How to Find Duplicates Between Two Columns In Google Sheets
You can find and highlight the duplicate entries between two columns using the Conditional Formatting feature in Google Sheets.
While working in Google Sheets with large data sets, you probably run into a problem where you have to deal with many duplicate values. While some duplicates entries are placed intentionally while others are mistakes. This is especially true when you are collaborating on the same sheet with a team.
When it comes to analyzing data on Google Sheets, being able to filter out duplicates can be essential and convenient. Although Google Sheets doesn’t have any native support for finding duplicates in sheets, it offers several ways to compare, identify, and remove duplicate data in cells.
Sometimes, you want to compare each value in a column with another column and find if there are any duplicates in it and vise versa. In Google Sheets, you can easily find duplicates between two columns with the help of the conditional formatting feature. In this article, we will show you how to compare two columns in Google Sheets and find duplicates between them.
Find Duplicate Entries Between Two Columns using Conditional Formatting
Conditional formatting is a feature in Google Sheets that allows the user to apply specific formattings such as font color, icons, and data bars to a cell or range of cells based on certain conditions.
You can use this conditional formatting to highlight the duplicates entries between two columns, either by filling the cells with color or changing the text color. You need to compare each value in a column against another column and find whether any value is repeated. For this to work, you have to apply conditional formatting to each column separately. Follow these steps to do that:
Open the spreadsheet you want to check for duplicates in Google Sheets. First, select the first column (A) to check with column B. You can highlight the entire column by clicking on the column letter above it.

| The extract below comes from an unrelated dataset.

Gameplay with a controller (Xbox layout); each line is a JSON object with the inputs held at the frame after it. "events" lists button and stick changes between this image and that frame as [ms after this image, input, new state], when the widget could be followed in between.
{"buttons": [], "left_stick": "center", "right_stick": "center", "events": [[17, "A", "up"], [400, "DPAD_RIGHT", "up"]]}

Then, click the ‘Format’ menu from the menu bar and select ‘Conditional formatting’.
The Conditional Formatting menu opens on the right side of the google sheets. You can confirm the cell range is what you selected under the ‘Apply to range’ option. If you want to change the range, click the ‘range icon’ and choose a different range.
Then, click the drop-down under ‘Format rules’ and select the ‘Custom formula is’ option.
Now, you need to enter a custom formula in the ‘Value or formula’ box.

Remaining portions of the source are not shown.